“When my mom first got sick, I was that family member you all hate to see,” Bertice Berry told a crowd of more than 150 critical care nurses and other Christiana Care Health System employees.
Dr. Berry, a nationally renowned lecturer, author, sociologist and former college professor, spoke with disarming frankness at an Aug. 28 event at Christiana Care’s John H. Ammon Medical Education Center. Officially, the event was a continuing-education lecture, but the laughter and tears shared between speaker and audience made it clear the experience touched many on a very personal level.
Berry told her audience she initially was scared and highly suspicious of the people caring for her mother. But after watching critical care nurses interact with her mother over the two-year course of her terminal illness, Berry’s attitude changed.
“I got to see up close what nursing really is,” she said. “I had to go through the transition from a crazy relative of a patient saying, ‘Don’t kill my mother!’ to someone saying, ‘Thank you for keeping her here or, if you don’t keep her (alive), thank you for sending her off with love.’

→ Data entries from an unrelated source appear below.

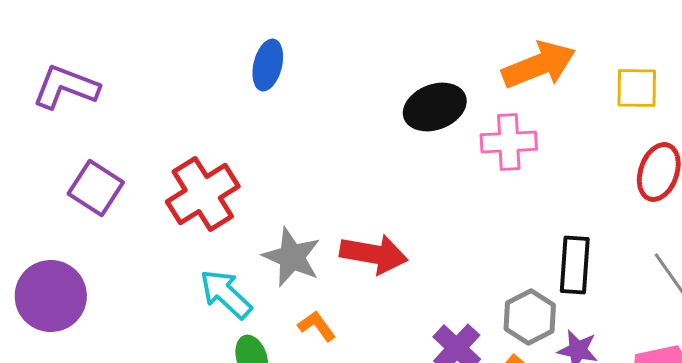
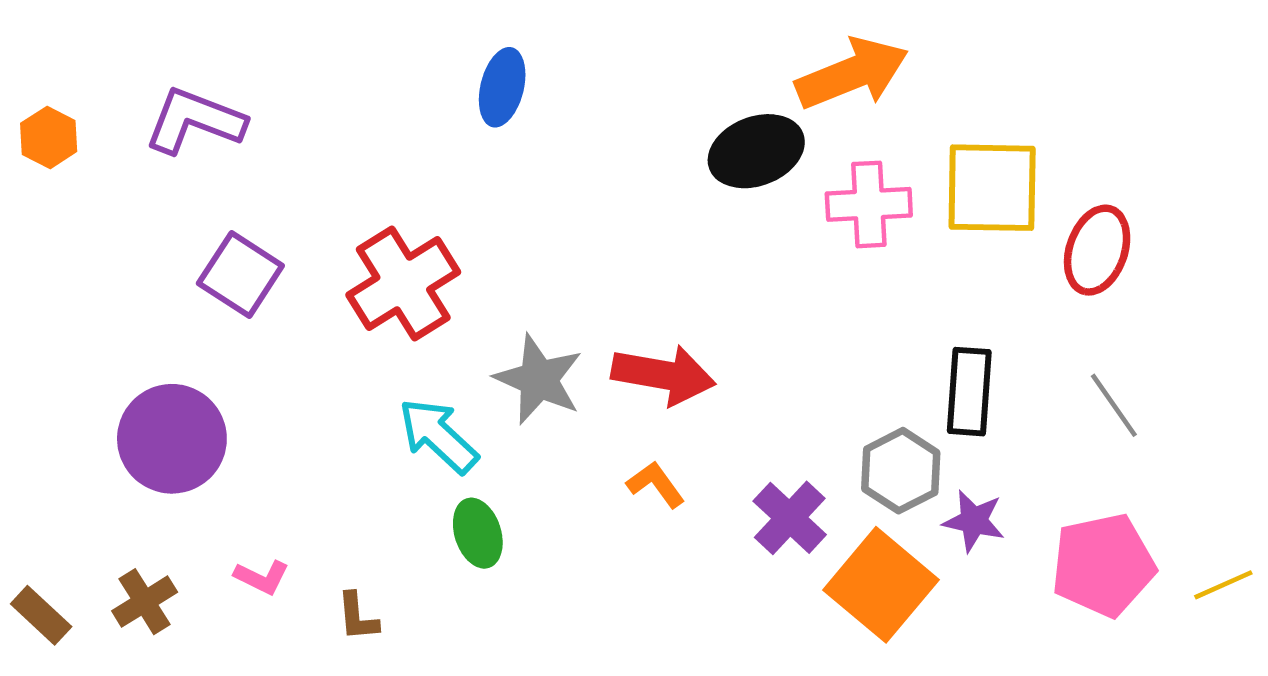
orange arrow: (539, 65) -> (852, 74), moved
yellow square: (637, 88) -> (992, 188), moved, size x1.5
orange L-shape: (317, 326) -> (656, 484), moved

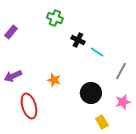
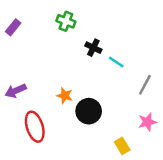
purple rectangle: (11, 32) -> (13, 27), moved
black circle: (91, 93) -> (89, 111), moved

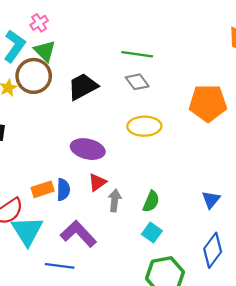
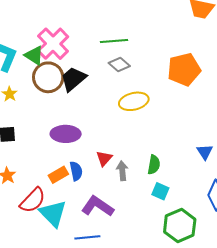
pink cross: (39, 23) -> (53, 44), moved, size x2.0
brown circle: (34, 76) -> (48, 77), moved
purple ellipse: (88, 149) -> (66, 134), moved

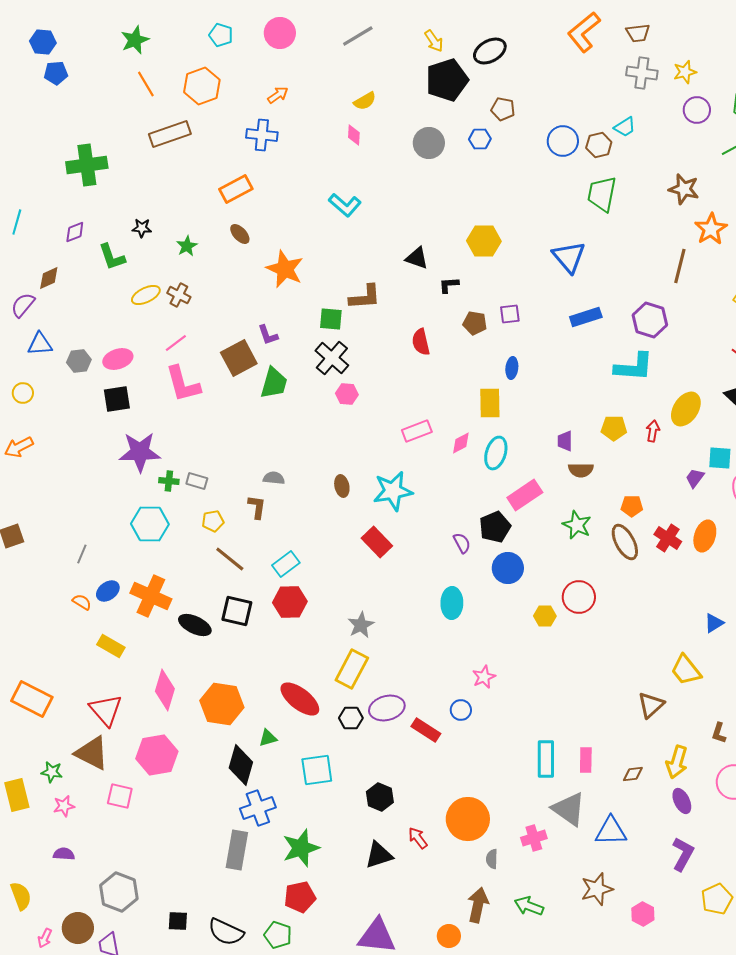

“I became someone who said, ‘My God, why don’t people know what these nurses do?’ No one ever says thank you.”
Berry set about to fix that problem.
She takes on speaking engagements to share her message of thanks, and repeatedly has emceed the national conference of the American Association of Critical Care Nurses (an organization that in 2012 awarded Christiana Hospital’s Medical Intensive Care Unit with its second Silver Beacon Award for Critical Care Excellence). This year, Berry offered a personal speaking engagement as grand prize in the conference’s annual raffle — a grand prize that Christiana Care MICU nurse Val Pelly won.
When Pelly’s name was drawn, it was hard to tell who was more surprised and excited: Pelly and the group of Christiana Care MICU nurses attending the conference, or Berry herself. As Berry shared during her resulting visit to Christiana — during which she toured the MICU and met with critical care nurses one-on-one before her speech — she was raised in Wilmington and has a special connection to the hospital: Three of her five adopted children were born here, including one who returned for treatment as a severely malnourished 2-year-old and, she said, “was loved back to life” by a Christiana Hospital nurse before Berry adopted him.
“Hearing about what we do from someone on the other side, it inspires us and let’s us know we’re appreciated,” Pelly said.